On nous dit par exemple que l’ONU est au Congo pour sauver le peuple, pour empêcher la guerre! Mais, mon Dieu, ce sont des millions qui sont inscrits chaque jour dans le compte du Congo comme dette pour payer la présence de l’ONU au Congo, et pourtant, quand les gens se battent, les soldats de l’ONU n’interviennent pas, ils n’empêchent pas. Ce sont les mêmes qui acceptent que d’autres soldats, s’en prennent au peuple, à la population congolaise de la manière la plus cruelle qui soit. Faire violer les femmes, c’est déjà grave, c’est quelque chose d’inadmissible, d’intolérable; mais pire que ça, ils recherchent des soldats atteints du sida avec comme mission de violer systématiquement le plus de femmes possible: ça signifie que c’est le peuple lui-même dans son avenir qui est visé, qui est atteint.
Vous voyez avec quel cynisme on peut prétendre faire le bien, et pourtant, ce n’est pas vrai, c’est une charité fausse. C’est faire le pharisaïsme, c’est être agent de mort; tous ceux-là sont des agents de mort...
Nous aussi nous sommes des pharisiens des temps nouveaux, dans chacun de nous, il y a un pharisien qui sommeille. En chacun de nous il y a un orfèvre (en référence au texte de Louis Even qui explique comment l’orfèvre est devenu banquier). Nous devons y regarder de plus près, les actes que nous posons, soit disant des vérités, est-ce que ce sont des actes que nous posons en toute charité, ou bien y a-t-il un intérêt quelque part que nous recherchons.

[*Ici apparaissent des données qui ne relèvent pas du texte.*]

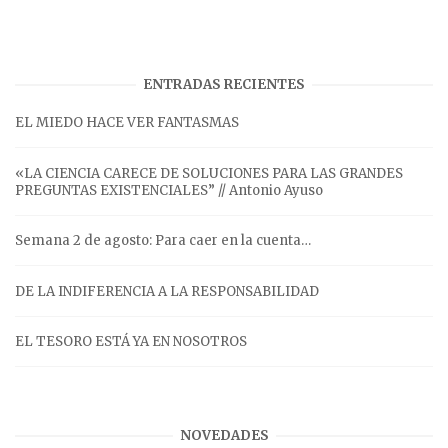
ENTRADAS RECIENTES
EL MIEDO HACE VER FANTASMAS
«LA CIENCIA CARECE DE SOLUCIONES PARA LAS GRANDES
PREGUNTAS EXISTENCIALES” // Antonio Ayuso
Semana 2 de agosto: Para caer en la cuenta…
DE LA INDIFERENCIA A LA RESPONSABILIDAD
EL TESORO ESTÁ YA EN NOSOTROS
NOVEDADES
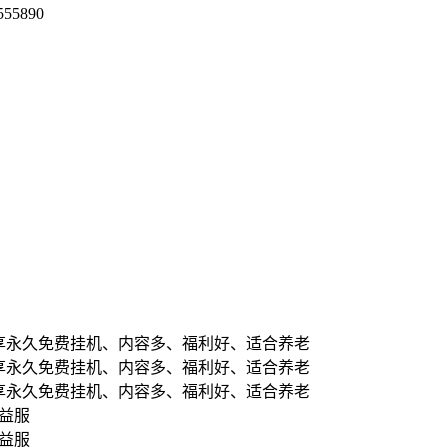
890
久免费挂机、内容多、福利好、适合养老
久免费挂机、内容多、福利好、适合养老
久免费挂机、内容多、福利好、适合养老
益服
益服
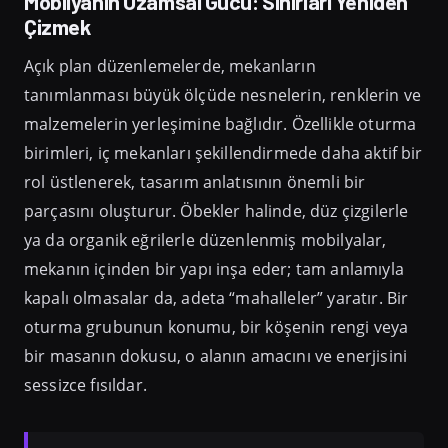
Mobilyanın Uzamsal Gücü: Sınırları Yeniden
Çizmek
Açık plan düzenlemelerde, mekanların
tanımlanması büyük ölçüde nesnelerin, renklerin ve
malzemelerin yerleşimine bağlıdır. Özellikle oturma
birimleri, iç mekanları şekillendirmede daha aktif bir
rol üstlenerek, tasarım anlatısının önemli bir
parçasını oluşturur. Öbekler halinde, düz çizgilerle
ya da organik eğrilerle düzenlenmiş mobilyalar,
mekanın içinden bir yapı inşa eder; tam anlamıyla
kapalı olmasalar da, adeta “mahalleler” yaratır. Bir
oturma grubunun konumu, bir köşenin rengi veya
bir masanın dokusu, o alanın amacını ve enerjisini
sessizce fısıldar.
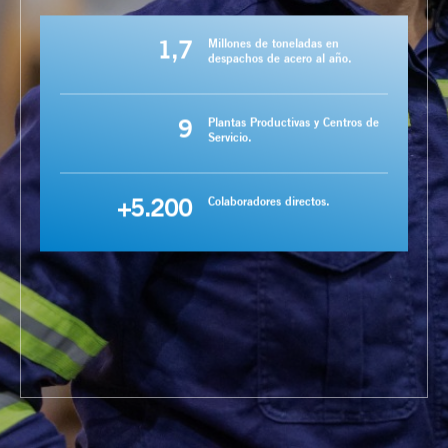
1,7
Millones de toneladas en
despachos de acero al año.
9
Plantas Productivas y Centros de
Servicio.
+5.200
Colaboradores directos.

Quand nous y regardons de plus près, chacun de nous, nous constaterons que nous ne sommes pas si loin des pharisiens, parce qu’après tout, les pharisiens d’une part, les gros financiers, les banquiers, n’agissent pas seuls, ils agissent avec nous. Ils agissent avec la complicité des politiciens, avec la complicité même du peuple qui n’est pas informé. Ce peuple qui accepte que ses enfants s’engagent dans la guerre, parce qu’on lui a fait croire que c’est une bonne chose pour libérer son peuple.

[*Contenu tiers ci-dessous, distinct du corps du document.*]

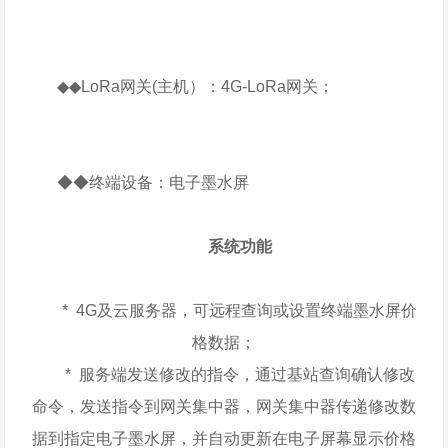
◆◆LoRa网关(主机）：4G-LoRa网关；
◆◆终端设备：电子墨水屏
系统功能
* 4G及云服务器，可远程查询或设置终端墨水屏价
格数据；
* 服务端发送修改的指令，通过基站查询确认修改
命令，发送指令到网关集中器，网关集中器传递修改数
据到指定电子墨水屏，并自动更新在电子屏幕显示价格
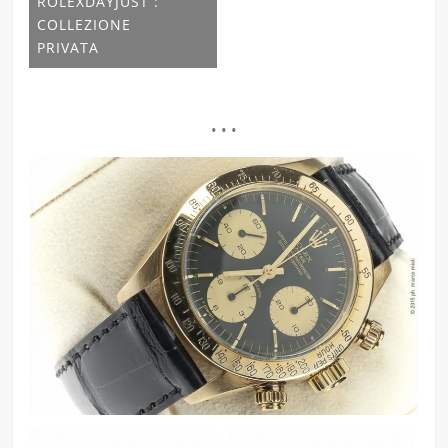
ROLEXDAYJUST :
COLLEZIONE
PRIVATA
• • •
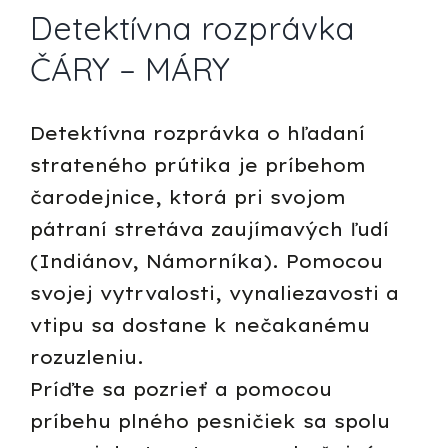
Detektívna rozprávka
Larger
Image
ČÁRY – MÁRY
Detektívna rozprávka o hľadaní
strateného prútika je príbehom
čarodejnice, ktorá pri svojom
pátraní stretáva zaujímavých ľudí
(Indiánov, Námorníka). Pomocou
svojej vytrvalosti, vynaliezavosti a
vtipu sa dostane k nečakanému
rozuzleniu.
Príďte sa pozrieť a pomocou
príbehu plného pesničiek sa spolu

Nous devons prendre garde à cette complicité. Chacun de nous, de l’une ou l’autre manière, regardons nos appareils, regardons nos ordinateurs: nous portons le sang des victimes de la guerre au Congo (RDC). Nous portons le sang de toutes ces femmes qui sont violées et meurent, et de tous ceux qui meurent après, du sida. N’oubliez pas, vous le savez très bien que c’est le coltan, dont on se sert dans les instruments, dans les appareils aujourd’hui, qui est un des véritables motifs de la guerre au Congo, pour qu’on continue à exploiter ce peuple, qu’on le balkanise, qu’on le fragilise, et il n’existe plus comme État.
Mes chers frères, nous allons prier pour que le Seigneur nous aide, que le crédit social arrive à triompher. Mais là aussi nous devons prendre garde: le crédit social n’est pas une potion magique, n’est pas un médicament miracle; le crédit social, c’est l’homme qui doit l’appliquer. Et cet homme qui doit l’appliquer, doit l’appliquer en vérité. S’il ne le fait pas en vérité, à ce moment-là, c’est fini, ça va se détériorer.
Nous allons prier pour les Pèlerins de saint Michel; que le Seigneur leur donne de continuer leur combat, et qu’ils soient un instrument précieux qui sera le fer de lance de la bataille que l’Église engage pour la justice, pour la vérité, pour l’amour.
Nous allons prier pour tous ceux qui sont victimes des banquiers, autant ici en Occident que chez nous en Afrique.
Nous allons prier pour nos enfants qui vont recevoir le sacrement de confirmation. Que ce sacrement les confirme comme chrétiens, qu’ils continuent à être éduqués dans un milieu chrétien, qu’ils se développent comme chrétiens, et que plus tard qu’ils puissent être eux aussi des véritables combattants de la justice, des véritables combattants de l’avènement du règne de Dieu parmi nous. Amen.